**Text shown**:
- Motto: Fide et Fiducia (By Faith And By Trust)

Chief
- The Right Honourable Harry
- Earl of Rosebery and Midlothian
- Seat: Dalmeny House

= Clan Primrose =

Lowland Scottish clan

Clan Primrose is a Lowland Scottish clan.

==History==

===Origins===
The surname derives from the lands of Primrose in the parish of Dunfermline, Fife. The farmstead stood at the junction of Grange Road and Primrose Lane in what is now a housing estate in the town of Rosyth. The name itself may come from the Pictish words *pren, "tree", and *ros, "moor", or the first element may be *prim, "first".

The earliest recorded ancestor of the Earls of Rosebery is Henry Primrose, born sometime prior to 1490, who lived in the neighbourhood of Culross Abbey. Henry's son was Gilbert Primrose (surgeon), (c.1535 -18 April 1616), who became Surgeon to King James VI of Scotland.

===17th century and Civil War===

Gilbert's son was Gilbert Primrose (minister) (1580?–1641), one of the Ministers of the reformed church at Bordeaux, and afterwards of the French Protestant Church of London. He was appointed Chaplain to King James VI of Scotland (later also King of England and King of Ireland) and Charles I of England. In 1628 he became Dean of Windsor. A grandson of Henry was James Primrose (d. 1641) who was Clerk of the Privy Council of Scotland and was the second son of Archibald Primrose of Culross and of Burnbrae, Perthshire (c.1538–?), by Margaret Bleau of Castlehill, Perthshire. By his first wife, Sibylla Miller, James had a son Gilbert, and six daughters, of whom Alison became the second wife of George Heriot [q. v.], jeweller to James VI. By his second wife, Catharine, daughter of Richard Lawson of Boghall, he had six daughters and six sons, including Archibald.

James Primrose died in 1641 and was succeeded in the office of Clerk to the Privy Council of Scotland by his son, Archibald Primrose, Lord Carrington who supported the royalist James Graham, 1st Marquess of Montrose. He joined Montrose after his victory at the Battle of Kilsyth. Archibald Primrose was the king's lieutenant at the Battle of Philiphaugh where he was captured. He was tried and found guilty of treason, and although his life was spared, he was held in prison until Montrose was ordered by Charles I to disband his army and leave the kingdom. Primrose was later released and knighted by the king.

**Supplied material**:
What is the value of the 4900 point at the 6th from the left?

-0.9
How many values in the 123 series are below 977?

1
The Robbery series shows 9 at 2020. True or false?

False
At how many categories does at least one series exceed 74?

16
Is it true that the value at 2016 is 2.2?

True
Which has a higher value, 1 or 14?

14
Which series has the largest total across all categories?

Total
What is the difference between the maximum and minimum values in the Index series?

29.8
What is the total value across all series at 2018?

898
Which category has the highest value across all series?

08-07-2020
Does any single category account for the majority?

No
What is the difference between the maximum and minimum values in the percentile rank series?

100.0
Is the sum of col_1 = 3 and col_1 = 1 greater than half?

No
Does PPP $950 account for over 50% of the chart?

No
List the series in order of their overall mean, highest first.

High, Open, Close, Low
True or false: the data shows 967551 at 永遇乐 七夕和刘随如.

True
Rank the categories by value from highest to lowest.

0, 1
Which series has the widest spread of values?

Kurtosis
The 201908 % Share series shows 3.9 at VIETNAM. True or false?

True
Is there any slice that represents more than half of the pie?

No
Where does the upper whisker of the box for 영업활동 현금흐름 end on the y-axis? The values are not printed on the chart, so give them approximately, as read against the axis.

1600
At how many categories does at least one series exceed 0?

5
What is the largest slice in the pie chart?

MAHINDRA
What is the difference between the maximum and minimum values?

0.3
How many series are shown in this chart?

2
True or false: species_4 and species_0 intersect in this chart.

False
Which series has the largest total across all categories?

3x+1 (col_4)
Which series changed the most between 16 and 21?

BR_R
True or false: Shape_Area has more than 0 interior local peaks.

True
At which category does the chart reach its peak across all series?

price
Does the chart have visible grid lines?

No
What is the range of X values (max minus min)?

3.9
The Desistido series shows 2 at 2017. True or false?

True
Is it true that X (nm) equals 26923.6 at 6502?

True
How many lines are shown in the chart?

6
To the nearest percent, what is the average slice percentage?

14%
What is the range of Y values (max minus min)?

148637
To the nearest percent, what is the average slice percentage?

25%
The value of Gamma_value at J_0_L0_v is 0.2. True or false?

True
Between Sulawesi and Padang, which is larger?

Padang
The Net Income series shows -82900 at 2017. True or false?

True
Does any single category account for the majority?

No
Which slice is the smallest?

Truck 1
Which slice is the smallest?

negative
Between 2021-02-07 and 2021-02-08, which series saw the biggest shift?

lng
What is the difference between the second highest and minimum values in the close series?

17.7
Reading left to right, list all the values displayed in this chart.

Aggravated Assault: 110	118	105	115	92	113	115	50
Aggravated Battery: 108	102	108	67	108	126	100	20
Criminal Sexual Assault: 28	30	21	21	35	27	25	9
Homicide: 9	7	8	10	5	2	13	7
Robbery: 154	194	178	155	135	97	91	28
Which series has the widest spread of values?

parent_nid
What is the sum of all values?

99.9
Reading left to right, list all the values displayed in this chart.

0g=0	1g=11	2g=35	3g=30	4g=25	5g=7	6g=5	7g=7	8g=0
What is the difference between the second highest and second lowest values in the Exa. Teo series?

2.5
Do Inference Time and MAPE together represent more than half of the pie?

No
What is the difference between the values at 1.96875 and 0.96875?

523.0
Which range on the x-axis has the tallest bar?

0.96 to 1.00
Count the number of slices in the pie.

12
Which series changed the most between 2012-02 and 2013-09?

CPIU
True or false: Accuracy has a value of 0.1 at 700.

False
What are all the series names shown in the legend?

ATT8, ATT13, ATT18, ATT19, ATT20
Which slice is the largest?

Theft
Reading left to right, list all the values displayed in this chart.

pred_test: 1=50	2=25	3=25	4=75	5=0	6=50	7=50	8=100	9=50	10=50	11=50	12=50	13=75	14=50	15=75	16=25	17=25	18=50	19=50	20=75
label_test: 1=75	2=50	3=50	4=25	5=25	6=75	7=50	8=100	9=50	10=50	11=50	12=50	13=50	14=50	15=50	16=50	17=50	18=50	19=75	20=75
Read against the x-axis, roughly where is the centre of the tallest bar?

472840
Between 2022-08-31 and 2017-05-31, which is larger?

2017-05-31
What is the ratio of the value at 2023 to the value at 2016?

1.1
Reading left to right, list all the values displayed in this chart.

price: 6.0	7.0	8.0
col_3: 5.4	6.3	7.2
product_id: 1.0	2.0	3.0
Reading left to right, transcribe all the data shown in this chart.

**Required tasks**:
• a. Answer these questions from the Clan Primrose text:
(i) In which parish do the lands of Primrose lie?
(ii) In what year did Gilbert Primrose the minister become Dean of Windsor?
(iii) At which battle was Archibald Primrose captured?
• b. Continue the Clan Primrose history, starting right after its last sentence.

**Responses in order**:
• a.
(i) Dunfermline, Fife
(ii) 1628
(iii) The Battle of Philiphaugh

• b.
In 1648 he joined in the Engagers, a scheme to rescue Charles I from the English Parliamentarians, and although the plan was a failure, he survived to join Charles II of England on his march into England in 1651 and fought at the Battle of Worcester. Charles made him a baronet. The king fled into exile and the Primrose estates were sequestrated.

The Primrose estates were restored after the Restoration of 1660, and Primrose was appointed a judge of the Supreme Court and Lord Clerk Register of Scotland. He took the title, "Lord Carrington" and was opposed to the policies of the Duke of Lauderdale. Primrose resigned his offices, but from 1676 to 1678 he was Lord Justice General. Later he acquired the barony of Barnbougle and Dalmeny which remains the seat of the family to this day.

===18th century===

The Lord Justice General was succeeded by his son, Sir William Primrose, and his son, Sir James Primrose of Carrington, was elected Commissioner of Parliament for Edinburgh in 1703. In November of the same year he was elevated to the peerage as Viscount Primrose.

The second Viscount died unmarried in 1706, and his brother, Hugh, the third Viscount, left no issue. Archibald Primrose, (b.1664) was the only son by the second marriage of Sir Archibald, the Lord Justice General, who left to him the estate of Dalmeny. He was appointed a Gentleman of the Bedchamber after the accession of William of Orange. From 1695 to 1700 he was Commissioner of Parliament for Edinburgh. He was also created Viscount of Rosebery, Lord Primrose and Dalmeny. On the accession of Anne, Queen of Great Britain he was advanced to the rank of earl.

He was a Privy Councillor in 1707 and was appointed as a commissioner for the Treaty of Union. He was one of the sixteen peers elected to represent Scotland in the House of Lords after the union.

Sir Archibald Primrose was of Dunipace was executed in 1746 for being a Jacobite.

The third Earl was a representative peer, and he was made a Knight of the Thistle in 1771.

===19th century===
Archibald John, as fourth Earl of Rosebery was a Member of Parliament for Hellston and later Carlisle and was created a baron of the United Kingdom with the title of 'Lord Rosebery' in 1828. In 1840, like his father, he was made a Knight of the Thistle. Three years later he was appointed Lord Lieutenant of Linlithgowshire.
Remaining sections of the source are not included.